Pulmonary arterial hypertension (PAH) is reported to contribute to right ventricular failure and death. PAH of variable degrees is often related to congenital heart disease (CHD). Galectin-3 (Gal-3) has been proven to be of great importance in PAH and CHD. Therefore, we investigated the specific mechanism of Gal-3 in CHD-PAH. Patients with CHD-PAH were enrolled to detect the changes of T-cell subsets, cytokine levels, and other related inflammatory cells in the plasma and to assess the Gal-3 levels in the serum. Next, CHD-PAH mouse models were established and treated with restored or depleted Gal-3 to evaluate the systolic pulmonary artery pressure (sPAP) and right ventricular hypertrophy index (RVHI), to determine levels of IL-4, IL-5, IL-13, AKT and p-AKT along with proliferation of pulmonary artery smooth muscle cells (PASMCs). Finally, we explored the effects of adoptive transfer of CD4+T cells on CHD-PAH in mice with Gal-3 knockdown to further investigate the role of Gal-3 in vivo.
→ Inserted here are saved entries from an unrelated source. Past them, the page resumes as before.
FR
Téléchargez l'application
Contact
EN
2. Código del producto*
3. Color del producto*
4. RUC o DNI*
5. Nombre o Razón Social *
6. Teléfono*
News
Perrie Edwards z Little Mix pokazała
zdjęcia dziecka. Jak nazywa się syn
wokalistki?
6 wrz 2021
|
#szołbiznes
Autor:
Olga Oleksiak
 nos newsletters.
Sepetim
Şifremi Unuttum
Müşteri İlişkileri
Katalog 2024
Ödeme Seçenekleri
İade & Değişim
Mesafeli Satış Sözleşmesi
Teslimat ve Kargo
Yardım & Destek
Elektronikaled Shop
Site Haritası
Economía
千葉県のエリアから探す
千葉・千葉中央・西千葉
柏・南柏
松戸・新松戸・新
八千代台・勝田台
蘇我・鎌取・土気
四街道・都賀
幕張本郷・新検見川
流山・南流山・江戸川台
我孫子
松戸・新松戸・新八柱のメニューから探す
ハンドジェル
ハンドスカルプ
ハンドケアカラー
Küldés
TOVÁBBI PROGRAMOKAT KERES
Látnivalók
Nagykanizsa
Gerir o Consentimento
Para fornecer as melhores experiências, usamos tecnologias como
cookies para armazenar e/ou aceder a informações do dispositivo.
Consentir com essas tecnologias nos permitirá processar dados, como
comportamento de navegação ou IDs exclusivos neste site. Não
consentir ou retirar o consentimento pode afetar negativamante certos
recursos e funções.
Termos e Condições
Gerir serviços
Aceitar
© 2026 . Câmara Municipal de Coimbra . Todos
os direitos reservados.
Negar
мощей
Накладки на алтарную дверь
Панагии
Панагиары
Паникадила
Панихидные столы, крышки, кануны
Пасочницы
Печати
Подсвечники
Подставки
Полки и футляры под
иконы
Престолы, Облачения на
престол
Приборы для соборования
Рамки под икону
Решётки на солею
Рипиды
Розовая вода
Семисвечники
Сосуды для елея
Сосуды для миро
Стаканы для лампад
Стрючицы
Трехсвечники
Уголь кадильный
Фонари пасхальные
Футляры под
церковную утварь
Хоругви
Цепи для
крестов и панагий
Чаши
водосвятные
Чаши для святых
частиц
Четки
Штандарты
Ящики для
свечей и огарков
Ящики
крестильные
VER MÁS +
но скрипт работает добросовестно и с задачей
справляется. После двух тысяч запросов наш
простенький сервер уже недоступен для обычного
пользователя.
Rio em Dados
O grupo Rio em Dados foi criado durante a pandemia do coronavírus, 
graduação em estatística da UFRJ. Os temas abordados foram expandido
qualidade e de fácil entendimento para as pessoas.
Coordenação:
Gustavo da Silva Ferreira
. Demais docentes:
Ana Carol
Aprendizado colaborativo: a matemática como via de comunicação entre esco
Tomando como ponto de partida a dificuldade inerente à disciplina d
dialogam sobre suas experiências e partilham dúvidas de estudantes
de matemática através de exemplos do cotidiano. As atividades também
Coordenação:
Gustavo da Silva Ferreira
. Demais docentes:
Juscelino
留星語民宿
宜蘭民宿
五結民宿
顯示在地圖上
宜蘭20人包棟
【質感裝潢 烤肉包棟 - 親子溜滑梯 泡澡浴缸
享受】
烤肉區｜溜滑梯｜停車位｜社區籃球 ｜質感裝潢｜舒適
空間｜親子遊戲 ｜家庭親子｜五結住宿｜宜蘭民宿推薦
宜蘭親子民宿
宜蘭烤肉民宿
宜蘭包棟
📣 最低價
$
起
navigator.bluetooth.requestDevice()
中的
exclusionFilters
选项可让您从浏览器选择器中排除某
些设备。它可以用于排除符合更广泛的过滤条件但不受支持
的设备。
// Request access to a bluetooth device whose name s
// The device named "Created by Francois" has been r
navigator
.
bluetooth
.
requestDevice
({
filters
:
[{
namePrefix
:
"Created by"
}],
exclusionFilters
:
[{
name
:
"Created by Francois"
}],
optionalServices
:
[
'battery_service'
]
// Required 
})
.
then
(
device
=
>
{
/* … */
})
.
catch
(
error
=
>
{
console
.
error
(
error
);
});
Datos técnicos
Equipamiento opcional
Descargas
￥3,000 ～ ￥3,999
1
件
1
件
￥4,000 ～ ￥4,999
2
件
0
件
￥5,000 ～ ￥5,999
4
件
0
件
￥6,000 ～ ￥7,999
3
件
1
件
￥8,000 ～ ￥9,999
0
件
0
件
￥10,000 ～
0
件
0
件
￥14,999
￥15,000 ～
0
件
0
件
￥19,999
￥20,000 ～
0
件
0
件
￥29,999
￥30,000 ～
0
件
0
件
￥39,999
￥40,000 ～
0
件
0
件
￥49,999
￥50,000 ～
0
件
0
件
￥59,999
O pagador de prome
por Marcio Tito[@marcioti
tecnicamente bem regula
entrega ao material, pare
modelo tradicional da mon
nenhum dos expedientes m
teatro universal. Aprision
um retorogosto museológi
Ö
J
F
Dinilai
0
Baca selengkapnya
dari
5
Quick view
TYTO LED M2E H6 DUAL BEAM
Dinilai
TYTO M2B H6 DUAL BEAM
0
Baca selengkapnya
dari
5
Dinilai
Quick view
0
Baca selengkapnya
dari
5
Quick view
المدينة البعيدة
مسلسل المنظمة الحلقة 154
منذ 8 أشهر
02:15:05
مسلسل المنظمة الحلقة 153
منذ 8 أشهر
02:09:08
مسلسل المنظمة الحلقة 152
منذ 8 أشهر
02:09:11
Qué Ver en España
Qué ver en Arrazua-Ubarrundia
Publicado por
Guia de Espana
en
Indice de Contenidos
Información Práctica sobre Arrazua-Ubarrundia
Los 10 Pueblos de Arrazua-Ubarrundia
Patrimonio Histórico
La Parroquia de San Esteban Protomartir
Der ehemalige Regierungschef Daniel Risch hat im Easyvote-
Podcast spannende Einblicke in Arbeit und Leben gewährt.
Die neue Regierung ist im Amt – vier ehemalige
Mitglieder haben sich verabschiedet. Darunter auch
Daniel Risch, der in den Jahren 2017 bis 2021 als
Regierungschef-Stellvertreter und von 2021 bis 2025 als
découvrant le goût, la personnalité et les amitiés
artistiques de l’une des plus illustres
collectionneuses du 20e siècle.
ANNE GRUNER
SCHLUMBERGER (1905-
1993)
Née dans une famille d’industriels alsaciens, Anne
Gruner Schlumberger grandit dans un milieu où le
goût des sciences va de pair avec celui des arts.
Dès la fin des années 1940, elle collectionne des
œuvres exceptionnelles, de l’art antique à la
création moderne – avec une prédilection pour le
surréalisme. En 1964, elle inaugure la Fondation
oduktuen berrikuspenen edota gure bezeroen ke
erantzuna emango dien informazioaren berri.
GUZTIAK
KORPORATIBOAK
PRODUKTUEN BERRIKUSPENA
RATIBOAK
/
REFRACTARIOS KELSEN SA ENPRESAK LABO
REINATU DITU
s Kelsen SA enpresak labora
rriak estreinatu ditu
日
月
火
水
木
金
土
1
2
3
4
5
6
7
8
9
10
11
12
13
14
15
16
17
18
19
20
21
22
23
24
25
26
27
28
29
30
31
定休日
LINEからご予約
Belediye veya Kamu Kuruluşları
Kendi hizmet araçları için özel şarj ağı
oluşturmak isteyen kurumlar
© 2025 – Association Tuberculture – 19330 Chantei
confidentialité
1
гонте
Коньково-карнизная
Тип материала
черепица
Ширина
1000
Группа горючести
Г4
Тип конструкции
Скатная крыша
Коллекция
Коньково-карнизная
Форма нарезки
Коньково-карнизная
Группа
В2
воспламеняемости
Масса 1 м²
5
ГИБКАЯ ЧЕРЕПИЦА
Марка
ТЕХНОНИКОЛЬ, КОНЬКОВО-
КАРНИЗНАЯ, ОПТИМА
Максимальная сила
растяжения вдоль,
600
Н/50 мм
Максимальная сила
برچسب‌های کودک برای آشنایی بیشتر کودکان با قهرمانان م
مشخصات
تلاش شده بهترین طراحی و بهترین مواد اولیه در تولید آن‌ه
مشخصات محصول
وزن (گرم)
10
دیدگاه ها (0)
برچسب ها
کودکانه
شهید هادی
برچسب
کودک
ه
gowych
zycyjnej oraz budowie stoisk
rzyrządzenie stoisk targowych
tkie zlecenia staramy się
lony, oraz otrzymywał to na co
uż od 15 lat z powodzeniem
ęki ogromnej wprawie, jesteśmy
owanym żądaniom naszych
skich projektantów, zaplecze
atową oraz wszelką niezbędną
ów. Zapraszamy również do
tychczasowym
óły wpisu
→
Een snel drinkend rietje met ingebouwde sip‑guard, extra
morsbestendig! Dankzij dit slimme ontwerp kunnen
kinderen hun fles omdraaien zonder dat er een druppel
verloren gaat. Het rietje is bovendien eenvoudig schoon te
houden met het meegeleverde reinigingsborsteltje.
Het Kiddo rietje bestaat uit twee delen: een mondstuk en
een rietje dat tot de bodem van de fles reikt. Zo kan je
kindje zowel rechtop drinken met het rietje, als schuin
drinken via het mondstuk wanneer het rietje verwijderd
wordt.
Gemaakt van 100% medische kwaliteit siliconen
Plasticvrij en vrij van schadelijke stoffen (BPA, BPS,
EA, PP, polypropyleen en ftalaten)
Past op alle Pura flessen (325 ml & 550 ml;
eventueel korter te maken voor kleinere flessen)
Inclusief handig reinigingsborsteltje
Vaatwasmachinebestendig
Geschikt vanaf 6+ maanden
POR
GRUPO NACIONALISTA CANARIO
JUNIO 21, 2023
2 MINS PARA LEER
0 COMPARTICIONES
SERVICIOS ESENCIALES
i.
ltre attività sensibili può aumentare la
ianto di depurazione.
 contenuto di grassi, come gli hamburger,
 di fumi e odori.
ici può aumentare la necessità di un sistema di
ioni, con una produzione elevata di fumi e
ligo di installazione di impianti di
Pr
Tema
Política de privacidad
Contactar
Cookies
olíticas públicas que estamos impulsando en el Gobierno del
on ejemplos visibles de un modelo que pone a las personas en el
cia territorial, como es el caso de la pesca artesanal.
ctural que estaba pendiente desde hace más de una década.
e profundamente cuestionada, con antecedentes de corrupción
Initially, Gal-3 was up-regulated in patients with CHD-PAH. Subsequently, it was demonstrated that restored Gal-3 increased sPAP and RVHI, and promoted proliferation of PASMCs by activating the immune response with elevated levels of IL-4, IL-5, IL-13 and p-AKT. Finally, adoptive transfer of CD4+T cells promoted CD4+T cell perivascular infiltration and the progression of CHD-PAH in mice with Gal-3 knockdown. Collectively, the current study suggests a facilitating role of Gal-3 in pulmonary artery remodeling and progression of CHD-PAH via activation of Th2.